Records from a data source
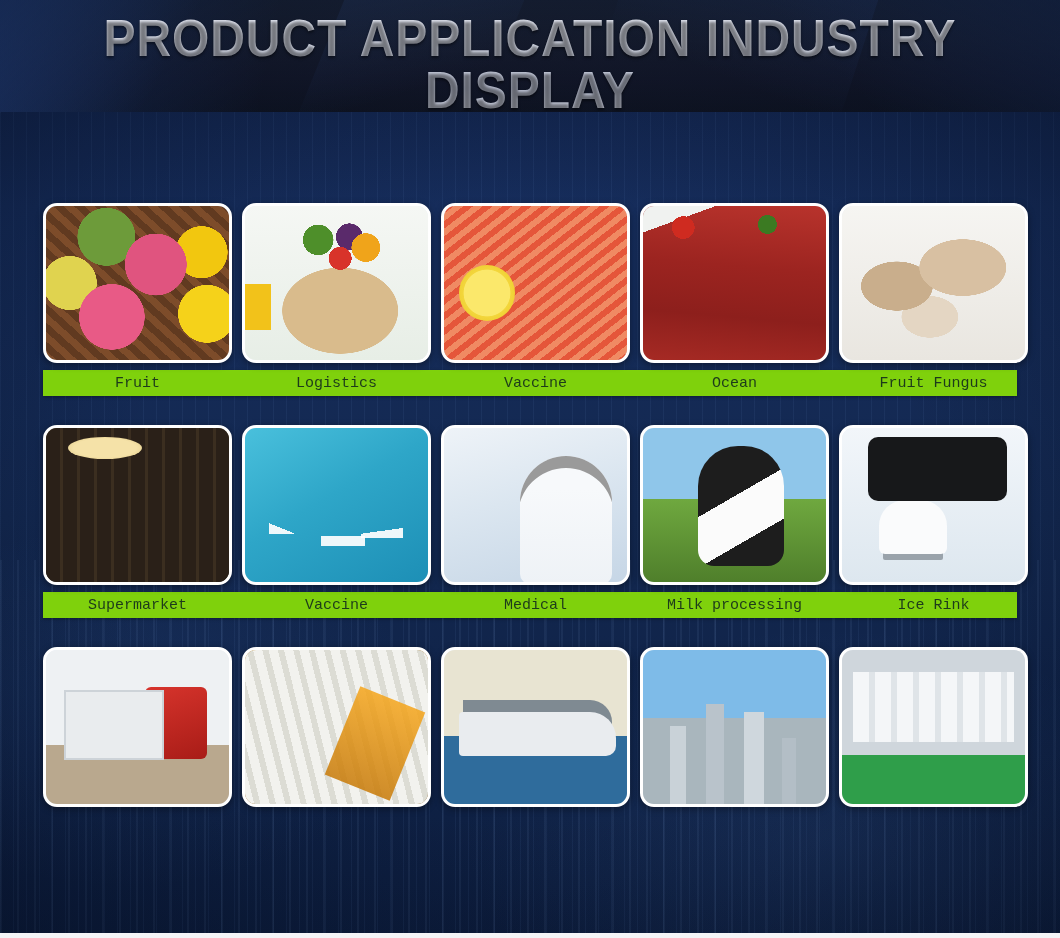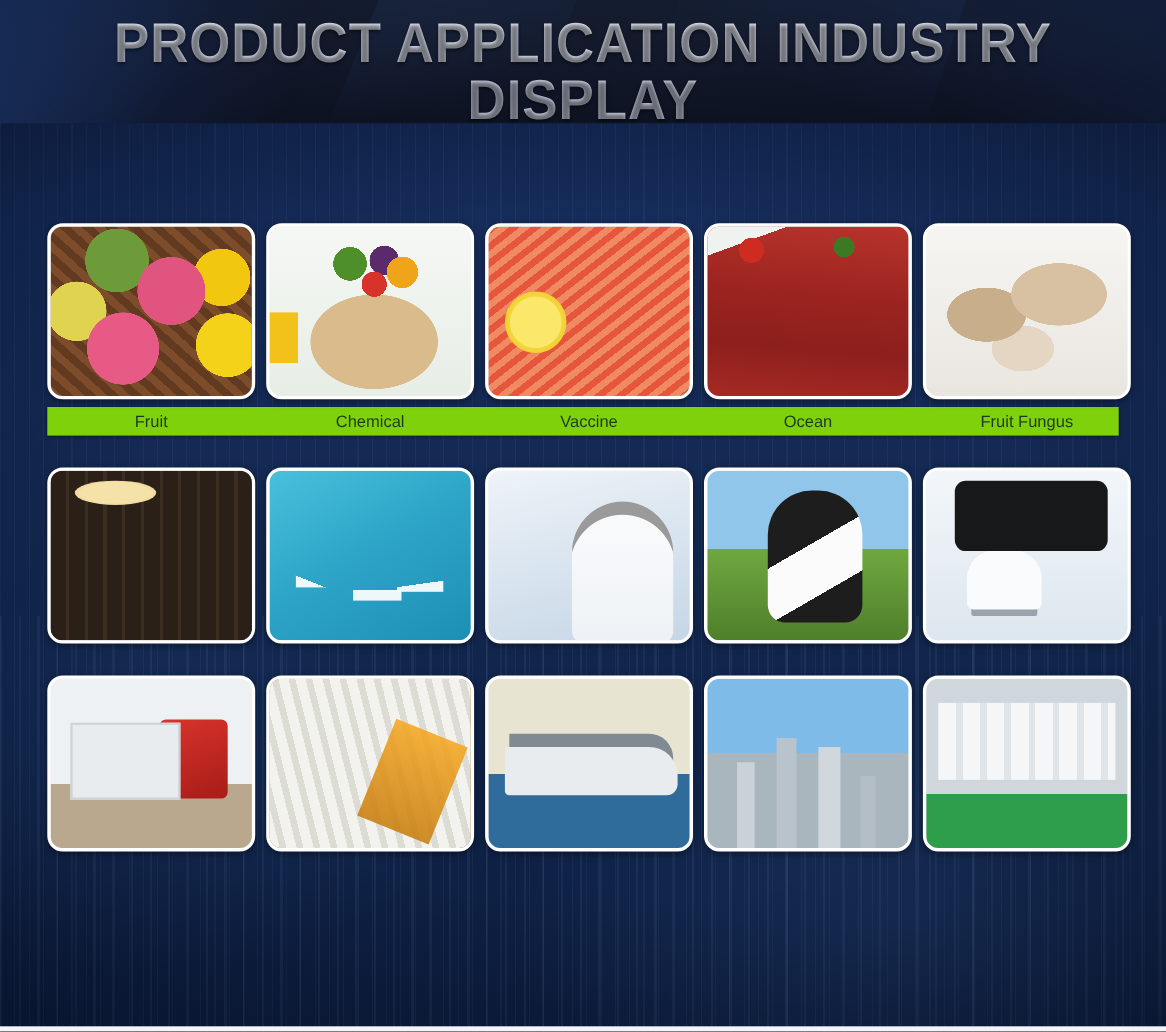--- a/index.html
+++ b/index.html
@@ -142,21 +142,21 @@
     display:flex;
     align-items:center;
     box-shadow:0 1px 3px rgba(0,0,0,0.35);
   }
   .labelbar .cell {
     width:189px;
     flex:0 0 auto;
     text-align:center;
     font-size:15px;
     color:#1d3b1b;
-    font-family:Liberation Sans, sans-serif;
+    font-family:Liberation Mono, monospace;
     white-space:nowrap;
   }
   .labelbar .cell + .cell { margin-left:10px; }
 
   
   .img-fruit{background:
     radial-gradient(circle 34px at 36% 72%, #e85a86 0 96%, transparent 97%),
     radial-gradient(circle 32px at 60% 38%, #e0547f 0 96%, transparent 97%),
     radial-gradient(circle 30px at 88% 70%, #f5d21a 0 96%, transparent 97%),
     radial-gradient(circle 27px at 85% 30%, #f2c70f 0 96%, transparent 97%),
@@ -262,21 +262,21 @@
         </div>
         <div class="card">
           <div class="ph img-meat"></div>
         </div>
         <div class="card">
           <div class="ph img-fungus"></div>
         </div>
       </div>
       <div class="labelbar">
         <div class="cell">Fruit</div>
-        <div class="cell">Chemical</div>
+        <div class="cell">Logistics</div>
         <div class="cell">Vaccine</div>
         <div class="cell">Ocean</div>
         <div class="cell">Fruit Fungus</div>
       </div>
     </div>
 
     <div class="row row-2">
       <div class="cards">
         <div class="card">
           <div class="ph img-super"></div>
@@ -289,20 +289,27 @@
         </div>
         <div class="card">
           <div class="ph img-milk"></div>
         </div>
         <div class="card">
           <div class="ph img-ice">
             <div class="img-ice-b"></div>
           </div>
         </div>
       </div>
+      <div class="labelbar">
+        <div class="cell">Supermarket</div>
+        <div class="cell">Vaccine</div>
+        <div class="cell">Medical</div>
+        <div class="cell">Milk processing</div>
+        <div class="cell">Ice Rink</div>
+      </div>
     </div>
 
     <div class="row row-3">
       <div class="cards">
         <div class="card">
           <div class="ph img-truck">
             <div class="img-truck-c"></div>
           </div>
         </div>
         <div class="card">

Your goal
Write out the data above in full and exactly, but without the pictures.

Output of the task
--- a/index.html
+++ b/index.html
@@ -142,21 +142,21 @@
     display:flex;
     align-items:center;
     box-shadow:0 1px 3px rgba(0,0,0,0.35);
   }
   .labelbar .cell {
     width:189px;
     flex:0 0 auto;
     text-align:center;
     font-size:15px;
     color:#1d3b1b;
-    font-family:Liberation Sans, sans-serif;
+    font-family:Liberation Mono, monospace;
     white-space:nowrap;
   }
   .labelbar .cell + .cell { margin-left:10px; }
 
   
   .img-fruit{background:
     radial-gradient(circle 34px at 36% 72%, #e85a86 0 96%, transparent 97%),
     radial-gradient(circle 32px at 60% 38%, #e0547f 0 96%, transparent 97%),
     radial-gradient(circle 30px at 88% 70%, #f5d21a 0 96%, transparent 97%),
     radial-gradient(circle 27px at 85% 30%, #f2c70f 0 96%, transparent 97%),
@@ -262,21 +262,21 @@
         </div>
         <div class="card">
           <div class="ph img-meat"></div>
         </div>
         <div class="card">
           <div class="ph img-fungus"></div>
         </div>
       </div>
       <div class="labelbar">
         <div class="cell">Fruit</div>
-        <div class="cell">Chemical</div>
+        <div class="cell">Logistics</div>
         <div class="cell">Vaccine</div>
         <div class="cell">Ocean</div>
         <div class="cell">Fruit Fungus</div>
       </div>
     </div>
 
     <div class="row row-2">
       <div class="cards">
         <div class="card">
           <div class="ph img-super"></div>
@@ -289,20 +289,27 @@
         </div>
         <div class="card">
           <div class="ph img-milk"></div>
         </div>
         <div class="card">
           <div class="ph img-ice">
             <div class="img-ice-b"></div>
           </div>
         </div>
       </div>
+      <div class="labelbar">
+        <div class="cell">Supermarket</div>
+        <div class="cell">Vaccine</div>
+        <div class="cell">Medical</div>
+        <div class="cell">Milk processing</div>
+        <div class="cell">Ice Rink</div>
+      </div>
     </div>
 
     <div class="row row-3">
       <div class="cards">
         <div class="card">
           <div class="ph img-truck">
             <div class="img-truck-c"></div>
           </div>
         </div>
         <div class="card">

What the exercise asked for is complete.